* [Text segment]:
╭──
Many people wonder how or why otherwise upright individuals could so callously ignore someone in need. Why wouldn't anyone help? In some situations, actually having a lot of people know about a heinous situation diminishes the desire for people to step in. Because of perceived social cues and reluctance to stick out, people will shy away from helping until they see others do so. The phenomenon is known as "the bystander effect" in psychology circles.4
The Bystander EffectIn her article on the bystander effect,5 Dr. Melissa Burkley references a landmark series of experiments conducted by John Darley and Bibb Latane. There they found two main components driving the lack of involvement by others. The first she dubs "pluralistic ignorance" and uses an example of a child who's splashing wildly in a pool. Upon seeing the child, you may survey the other adults in the pool area to see if anyone else is bothered by her actions. If they are concerned the child is drowning, you would dive in to rescue her. If they're indifferent, you may conclude nothing's wrong. But if no one knows and they all are looking at each other, then a false message is communicated.
╰──
Stored data entries
╭──
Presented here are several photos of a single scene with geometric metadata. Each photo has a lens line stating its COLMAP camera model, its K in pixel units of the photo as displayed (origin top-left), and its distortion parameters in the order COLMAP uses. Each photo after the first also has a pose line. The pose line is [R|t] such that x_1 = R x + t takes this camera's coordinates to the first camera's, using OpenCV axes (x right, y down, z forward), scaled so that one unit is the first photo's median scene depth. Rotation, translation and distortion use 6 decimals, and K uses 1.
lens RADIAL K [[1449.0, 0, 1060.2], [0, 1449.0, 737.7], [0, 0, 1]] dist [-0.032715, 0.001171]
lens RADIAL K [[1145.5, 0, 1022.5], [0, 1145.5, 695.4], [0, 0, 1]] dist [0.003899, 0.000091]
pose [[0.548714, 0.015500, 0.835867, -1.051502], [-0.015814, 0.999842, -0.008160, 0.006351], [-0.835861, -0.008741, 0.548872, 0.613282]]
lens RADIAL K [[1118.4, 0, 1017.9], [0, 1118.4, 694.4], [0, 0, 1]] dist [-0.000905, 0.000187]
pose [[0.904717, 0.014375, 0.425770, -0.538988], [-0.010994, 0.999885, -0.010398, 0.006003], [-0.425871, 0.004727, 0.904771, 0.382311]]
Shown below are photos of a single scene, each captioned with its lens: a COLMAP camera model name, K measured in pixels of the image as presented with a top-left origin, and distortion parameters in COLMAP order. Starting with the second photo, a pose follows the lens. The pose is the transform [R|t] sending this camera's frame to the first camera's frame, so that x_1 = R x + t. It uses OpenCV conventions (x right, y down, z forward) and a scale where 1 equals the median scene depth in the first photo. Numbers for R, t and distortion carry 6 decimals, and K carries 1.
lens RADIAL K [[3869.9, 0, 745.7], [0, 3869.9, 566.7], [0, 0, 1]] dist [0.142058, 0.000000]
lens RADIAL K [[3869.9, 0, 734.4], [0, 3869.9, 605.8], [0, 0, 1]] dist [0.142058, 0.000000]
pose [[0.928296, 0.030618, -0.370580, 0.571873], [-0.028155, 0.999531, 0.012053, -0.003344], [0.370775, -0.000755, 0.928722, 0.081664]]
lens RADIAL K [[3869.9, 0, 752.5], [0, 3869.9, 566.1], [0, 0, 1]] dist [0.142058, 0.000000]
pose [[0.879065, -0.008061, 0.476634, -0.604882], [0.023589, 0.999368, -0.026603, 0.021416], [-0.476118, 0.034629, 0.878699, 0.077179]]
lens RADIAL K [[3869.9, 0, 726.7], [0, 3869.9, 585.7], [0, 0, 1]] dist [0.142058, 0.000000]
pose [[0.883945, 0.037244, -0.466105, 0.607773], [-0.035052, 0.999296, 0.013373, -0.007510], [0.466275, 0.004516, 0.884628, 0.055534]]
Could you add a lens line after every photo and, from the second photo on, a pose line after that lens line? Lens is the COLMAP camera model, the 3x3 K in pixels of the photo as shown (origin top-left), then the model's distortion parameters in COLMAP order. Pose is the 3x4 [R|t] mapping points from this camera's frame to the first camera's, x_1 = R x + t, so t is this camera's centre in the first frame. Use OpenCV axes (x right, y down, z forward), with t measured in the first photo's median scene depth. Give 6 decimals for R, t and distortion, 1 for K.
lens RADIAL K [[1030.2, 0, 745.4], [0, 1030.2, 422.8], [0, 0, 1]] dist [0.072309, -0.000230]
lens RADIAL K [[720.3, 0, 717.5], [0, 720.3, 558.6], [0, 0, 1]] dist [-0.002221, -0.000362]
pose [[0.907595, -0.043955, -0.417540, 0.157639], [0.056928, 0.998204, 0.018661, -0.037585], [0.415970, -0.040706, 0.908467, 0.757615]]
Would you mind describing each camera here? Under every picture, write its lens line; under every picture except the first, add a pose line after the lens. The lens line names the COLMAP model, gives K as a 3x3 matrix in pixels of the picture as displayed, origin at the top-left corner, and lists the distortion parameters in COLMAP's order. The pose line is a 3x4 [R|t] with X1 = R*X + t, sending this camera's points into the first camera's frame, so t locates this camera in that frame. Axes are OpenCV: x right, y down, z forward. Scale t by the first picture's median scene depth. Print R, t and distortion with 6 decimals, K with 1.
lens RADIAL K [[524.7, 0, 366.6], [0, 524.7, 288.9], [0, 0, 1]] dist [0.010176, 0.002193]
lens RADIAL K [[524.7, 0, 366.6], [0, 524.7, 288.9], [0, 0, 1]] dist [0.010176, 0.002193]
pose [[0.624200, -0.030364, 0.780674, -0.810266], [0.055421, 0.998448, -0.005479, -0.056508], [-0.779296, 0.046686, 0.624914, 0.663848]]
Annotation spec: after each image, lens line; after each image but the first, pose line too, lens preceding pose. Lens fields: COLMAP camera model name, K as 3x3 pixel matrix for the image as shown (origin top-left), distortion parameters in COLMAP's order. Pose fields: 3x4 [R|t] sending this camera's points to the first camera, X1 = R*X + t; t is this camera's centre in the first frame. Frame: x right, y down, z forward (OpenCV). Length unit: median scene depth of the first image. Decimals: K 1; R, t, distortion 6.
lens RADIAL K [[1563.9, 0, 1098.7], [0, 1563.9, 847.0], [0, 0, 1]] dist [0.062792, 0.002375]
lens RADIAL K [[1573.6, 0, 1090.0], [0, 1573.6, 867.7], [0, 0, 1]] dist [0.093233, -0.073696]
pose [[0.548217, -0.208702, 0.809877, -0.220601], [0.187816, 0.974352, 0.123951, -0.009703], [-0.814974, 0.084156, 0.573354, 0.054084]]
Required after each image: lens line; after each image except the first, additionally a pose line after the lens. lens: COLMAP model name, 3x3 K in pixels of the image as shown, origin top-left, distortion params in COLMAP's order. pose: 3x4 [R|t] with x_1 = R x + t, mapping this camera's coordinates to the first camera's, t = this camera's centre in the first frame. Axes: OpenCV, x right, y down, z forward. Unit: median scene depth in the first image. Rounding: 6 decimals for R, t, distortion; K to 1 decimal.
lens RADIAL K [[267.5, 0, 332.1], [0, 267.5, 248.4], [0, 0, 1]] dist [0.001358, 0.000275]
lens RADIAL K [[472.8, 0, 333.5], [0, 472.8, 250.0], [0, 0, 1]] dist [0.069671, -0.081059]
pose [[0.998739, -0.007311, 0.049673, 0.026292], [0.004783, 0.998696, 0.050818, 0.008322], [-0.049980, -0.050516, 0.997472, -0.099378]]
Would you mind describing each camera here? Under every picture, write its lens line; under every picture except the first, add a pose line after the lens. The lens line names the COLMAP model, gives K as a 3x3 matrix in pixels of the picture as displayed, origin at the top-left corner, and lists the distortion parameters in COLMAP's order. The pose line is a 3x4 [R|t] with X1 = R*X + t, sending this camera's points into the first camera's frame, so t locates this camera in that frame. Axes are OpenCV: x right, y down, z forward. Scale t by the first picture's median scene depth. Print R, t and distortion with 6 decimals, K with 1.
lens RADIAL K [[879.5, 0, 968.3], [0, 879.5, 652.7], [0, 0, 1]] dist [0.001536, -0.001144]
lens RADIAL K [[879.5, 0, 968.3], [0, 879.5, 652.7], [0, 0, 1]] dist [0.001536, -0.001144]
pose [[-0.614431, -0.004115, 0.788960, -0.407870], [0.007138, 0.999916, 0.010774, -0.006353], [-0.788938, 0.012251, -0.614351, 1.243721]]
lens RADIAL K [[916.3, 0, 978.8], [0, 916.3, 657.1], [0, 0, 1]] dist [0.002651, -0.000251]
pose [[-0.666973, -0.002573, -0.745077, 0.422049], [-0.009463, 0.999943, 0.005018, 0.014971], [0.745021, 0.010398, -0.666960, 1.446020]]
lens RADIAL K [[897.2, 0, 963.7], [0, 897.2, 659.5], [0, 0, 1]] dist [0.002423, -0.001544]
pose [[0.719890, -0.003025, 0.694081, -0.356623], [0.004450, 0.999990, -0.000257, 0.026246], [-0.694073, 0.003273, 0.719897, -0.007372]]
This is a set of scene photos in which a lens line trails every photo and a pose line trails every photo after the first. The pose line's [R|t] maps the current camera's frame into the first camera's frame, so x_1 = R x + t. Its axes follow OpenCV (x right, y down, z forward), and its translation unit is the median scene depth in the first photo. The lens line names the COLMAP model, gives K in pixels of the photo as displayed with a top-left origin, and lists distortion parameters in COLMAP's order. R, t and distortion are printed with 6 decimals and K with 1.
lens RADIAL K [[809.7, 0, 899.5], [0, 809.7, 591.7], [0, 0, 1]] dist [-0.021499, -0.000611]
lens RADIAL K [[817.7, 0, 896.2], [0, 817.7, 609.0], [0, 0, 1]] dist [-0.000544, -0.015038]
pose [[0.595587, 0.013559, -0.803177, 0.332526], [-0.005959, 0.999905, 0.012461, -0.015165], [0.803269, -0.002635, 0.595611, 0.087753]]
╰──
Decide whether each statement agrees with the passage about the bystander effect. Answer yes or no for each, and quote the words of the passage that decide it. (a) The experiments that Dr. Melissa Burkley references were conducted by John Darley and Bibb Latane. (b) People tend to help at once, whatever others around them are doing. (c) Burkley calls the first of the two main components "pluralistic ignorance." The material has no connection to the passage about the bystander effect.

(a) Yes: "a landmark series of experiments conducted by John Darley and Bibb Latane."
(b) No: "people will shy away from helping until they see others do so."
(c) Yes: "The first she dubs "pluralistic ignorance""